The event messages sent are the same that display from the Event Logs page in the Workspace ONE UEM console with the same Event Categories. During syslog configuration, you can opt to send Console events, Device events, or both. Any events generated by the Workspace ONE UEM console are sent to your SIEM tool according to the scheduler settings. The only way for you to control which events send messages is to customize the logging levels at the Events Settings system settings page.

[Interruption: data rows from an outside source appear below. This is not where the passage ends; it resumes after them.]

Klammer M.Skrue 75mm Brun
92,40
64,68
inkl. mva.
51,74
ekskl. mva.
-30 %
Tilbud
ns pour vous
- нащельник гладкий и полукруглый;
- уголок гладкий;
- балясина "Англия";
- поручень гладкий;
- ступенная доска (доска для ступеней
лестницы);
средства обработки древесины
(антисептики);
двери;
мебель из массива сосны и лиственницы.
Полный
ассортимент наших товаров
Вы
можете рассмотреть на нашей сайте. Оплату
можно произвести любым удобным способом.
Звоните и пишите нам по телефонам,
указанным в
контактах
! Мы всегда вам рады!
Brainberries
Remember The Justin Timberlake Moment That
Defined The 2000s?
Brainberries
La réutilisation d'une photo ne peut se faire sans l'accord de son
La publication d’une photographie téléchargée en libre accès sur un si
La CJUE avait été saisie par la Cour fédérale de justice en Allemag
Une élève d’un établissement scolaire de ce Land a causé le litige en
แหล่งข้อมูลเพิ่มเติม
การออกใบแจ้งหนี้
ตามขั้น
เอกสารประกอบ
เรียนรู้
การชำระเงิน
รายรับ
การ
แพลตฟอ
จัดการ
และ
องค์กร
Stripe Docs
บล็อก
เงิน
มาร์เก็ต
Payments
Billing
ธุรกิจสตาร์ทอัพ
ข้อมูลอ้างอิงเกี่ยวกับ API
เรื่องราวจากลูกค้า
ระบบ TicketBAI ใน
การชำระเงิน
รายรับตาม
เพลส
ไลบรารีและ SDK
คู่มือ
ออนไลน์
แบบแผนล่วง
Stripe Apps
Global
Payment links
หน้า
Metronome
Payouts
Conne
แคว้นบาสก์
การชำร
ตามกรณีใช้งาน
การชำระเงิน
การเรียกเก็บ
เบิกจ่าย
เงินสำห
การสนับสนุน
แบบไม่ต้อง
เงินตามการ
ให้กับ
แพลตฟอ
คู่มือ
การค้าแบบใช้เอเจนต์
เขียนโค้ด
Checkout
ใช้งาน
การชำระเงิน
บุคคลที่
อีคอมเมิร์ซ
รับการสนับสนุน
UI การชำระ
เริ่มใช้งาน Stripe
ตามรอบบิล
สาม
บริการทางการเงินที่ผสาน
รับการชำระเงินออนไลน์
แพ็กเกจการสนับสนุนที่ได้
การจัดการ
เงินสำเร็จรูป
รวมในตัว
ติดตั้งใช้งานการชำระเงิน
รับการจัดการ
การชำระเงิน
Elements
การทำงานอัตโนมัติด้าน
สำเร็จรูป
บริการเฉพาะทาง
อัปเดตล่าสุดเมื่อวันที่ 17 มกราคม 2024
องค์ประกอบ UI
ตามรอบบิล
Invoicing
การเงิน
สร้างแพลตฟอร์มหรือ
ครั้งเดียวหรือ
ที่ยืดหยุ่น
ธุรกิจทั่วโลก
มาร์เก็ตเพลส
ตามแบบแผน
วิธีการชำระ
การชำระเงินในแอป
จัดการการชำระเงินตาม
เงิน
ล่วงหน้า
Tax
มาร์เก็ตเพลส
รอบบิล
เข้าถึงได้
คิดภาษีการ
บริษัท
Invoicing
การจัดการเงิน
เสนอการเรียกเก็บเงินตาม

On the Events Settings page, you can select a logging level for both the Console and Devices. Any logging level you select applies to what is shown in Workspace ONE UEM, stored in the database, and sent to your SIEM tool. Currently, you cannot opt to generate and store all events in Workspace ONE UEM while sending a separate batch of select messages to your SIEM tool, or conversely.

Integrating Advantages

Event logs are sent to a SIEM tool for security and convenience:

  • Security – Keep logs off site in a secure location in your SIEM systems.
  • Convenience – Store logs in a central location for easy access.

The data transmitted through the syslog server is tied to event data. For example, a device event categorized with the Debug severity by the Workspace ONE UEM console, the syslog server uses the same severity. You can filter these settings but you cannot change the severity categorization of the events in the Workspace ONE UEM console.

Console Alerts

An alert is sent to console administrators when the logging server fails to send an audit record to the Syslog server. In Account Settings, administrators can configure how they receive alerts. Alerts can be set for console, email, or both.

Types of Notifications

  • High - This alert shows a message for the initial failure.
  • Resolved - This alert appears when the server is restored and the audit record is sent to the Syslog server.